CHAPTER 19
Honest Tides
~CASSIUS~
Fuck.
The curse erupts from somewhere deep in my consciousness the moment I see it happen—the moment Gwenievere's feet slip against scales that were never designed to accommodate passengers during emergency aerial maneuvers.
Her bare feet.
Why the fuck is she barefoot?
The question surfaces with the particular hysteria of someone watching disaster unfold in slow motion, each microsecond stretching into eternity as gravity claims the woman I would burn the world to protect.
She loses balance completely.
Her body tilts, shifts, passes the point of no return with the particular inevitability of physics that doesn't care about bonds or love or the fact that her survival matters more to me than my own continued existence. One moment she's standing on Mortimer's scaled surface, the next she's falling away from it with velocity that makes my chest constrict with fear I refuse to name.
I don't think.
Thinking takes too long.
Thinking means hesitation.
Hesitation means watching her die.
I dive.
My body follows hers over Mortimer's edge before conscious decision can intervene—Duskwalker instincts overriding any consideration of my own safety in favor of reaching her. The wind tears at my clothes, at my hair, at exposed skin that registers nothing beyond the single-minded imperative tocatch her.

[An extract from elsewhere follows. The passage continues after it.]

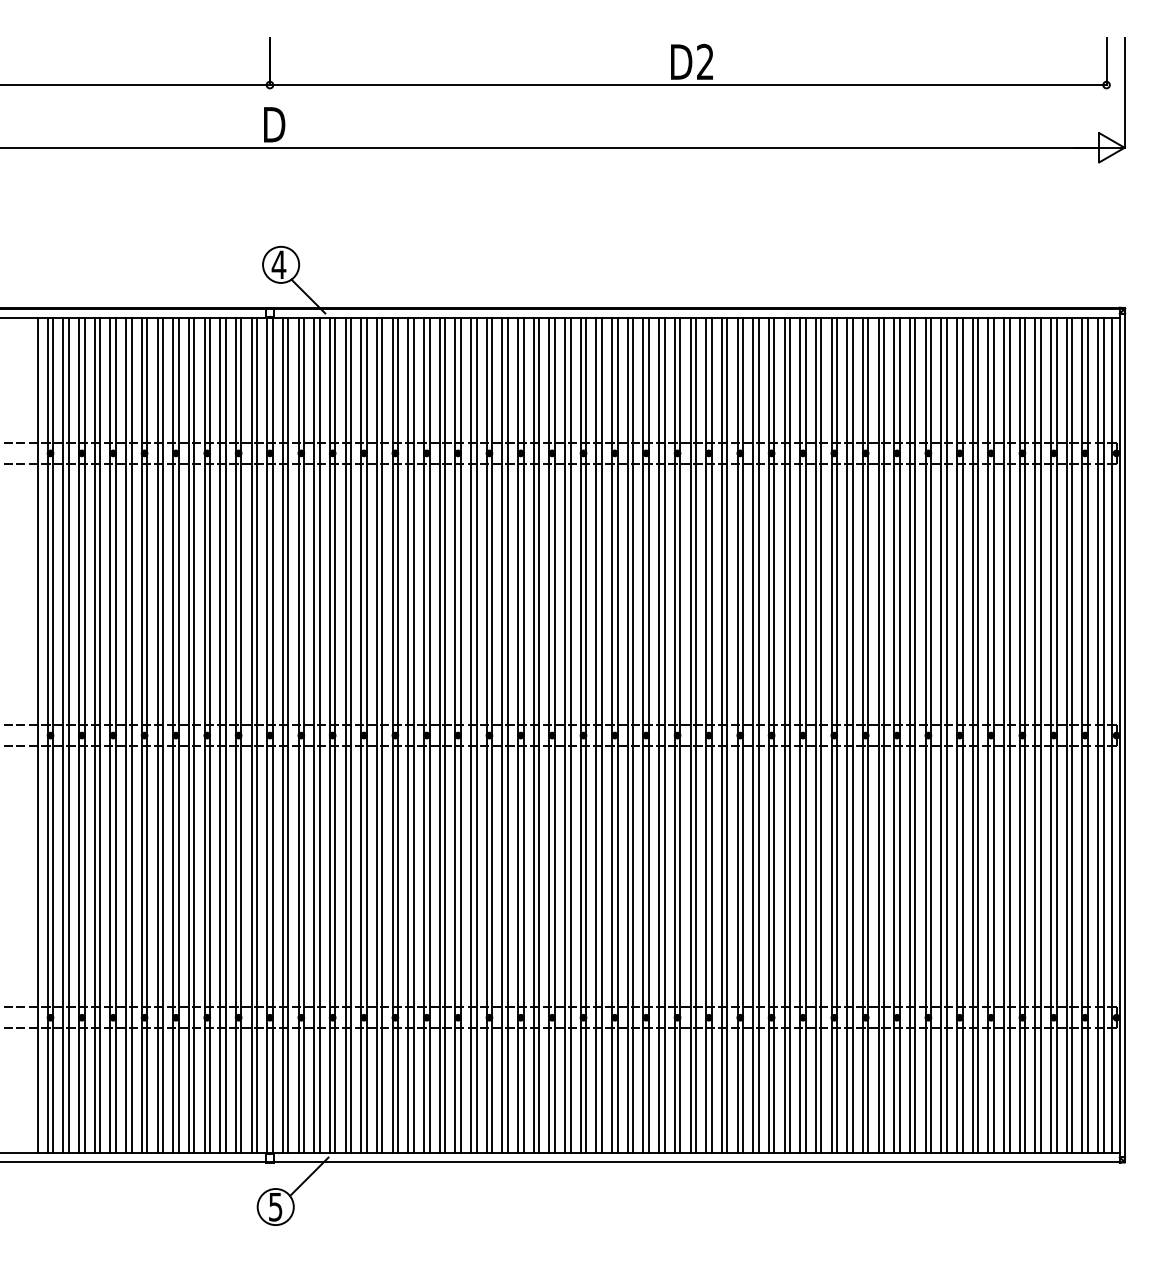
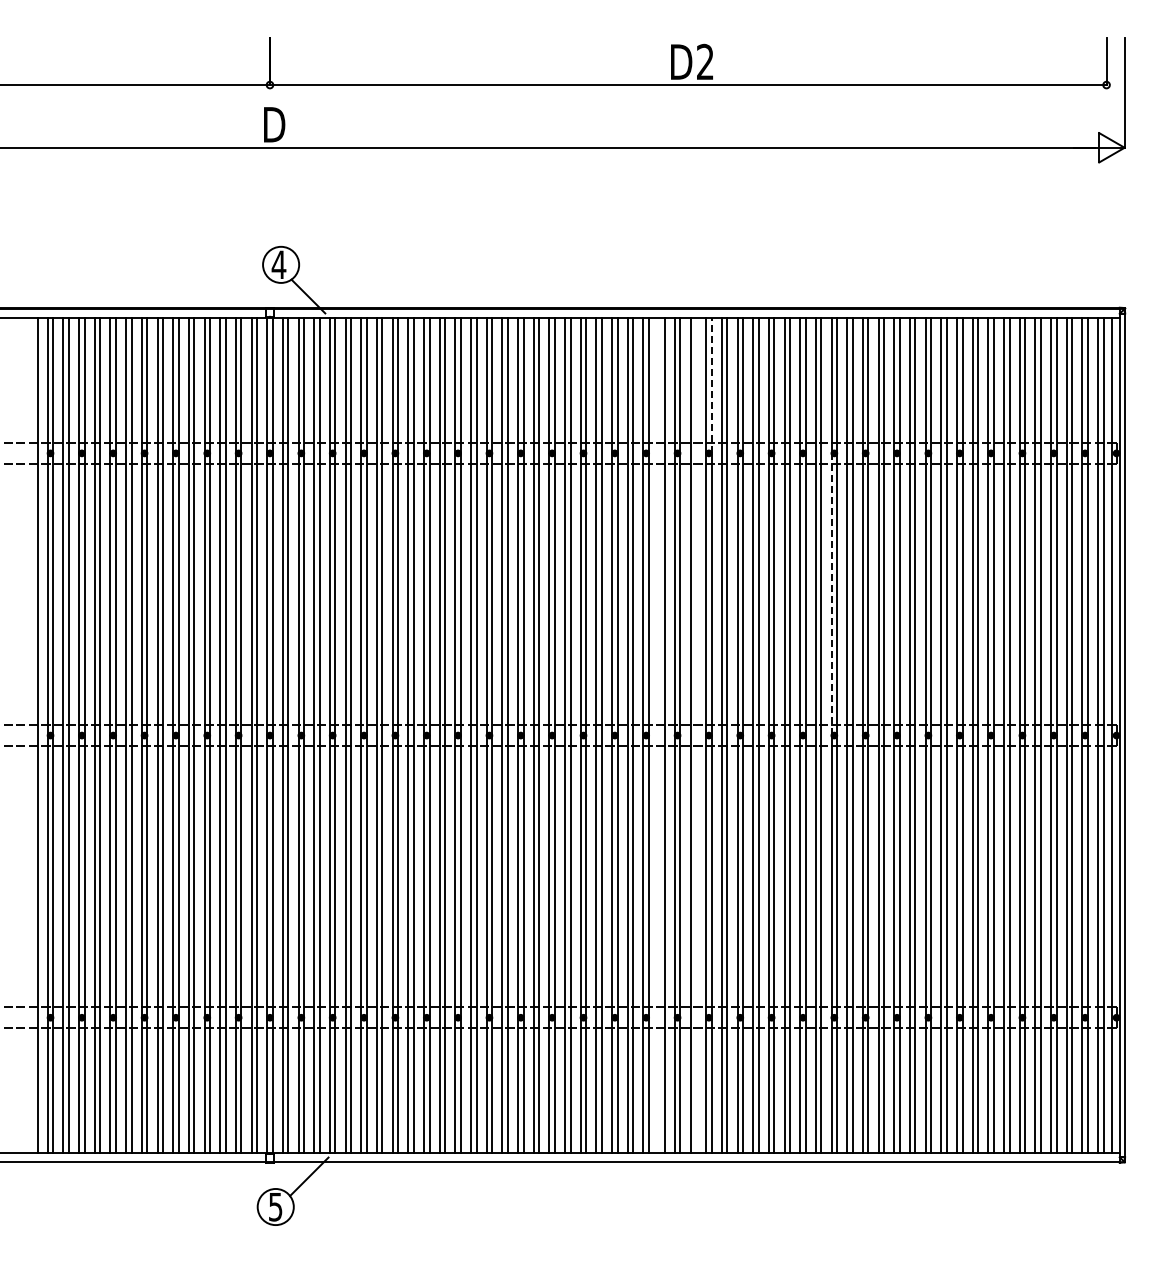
line at (711, 384): solid -> dashed
line at (831, 593): solid -> dashed
line at (659, 735): present -> none
line at (696, 735): present -> none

My tendrils reach further than they've ever reached before.
The shadow appendages that are as much a part of me as my own arms stretch outward with desperation that grants them length I didn't know I possessed. They lance through the air toward her falling form, void-black extensions of my will racing against gravity that doesn't care about intentions or love or the particular terror that has replaced every other emotion in my consciousness.
Not fast enough.
She's falling too fast.
I need?—
The thought barely forms before the shadows respond to need rather than command.
Darkness erupts beneath me—pooling, solidifying, forming structure where no structure should exist. A platform materializes from the void of my own power, shadows weaving themselves into something solid enough to support weight, stable enough to break my fall without breaking me.
My feet hit the shadow surface with impact that sends shock through my legs.
The platform holds.
And my tendrils finally—finally—reach her.
They wrap around her transformed body with grip that's probably too tight but I can't find the capacity to care aboutcomfort when the alternative is watching her plummet into the lava that still erupts below us. The void-black appendages pull her toward me with force that contradicts the gentleness I usually employ, urgency overwhelming everything else.
I let go.
Time it perfectly.
Release the tendrils at exactly the moment that will drop her into my arms rather than continuing her fall.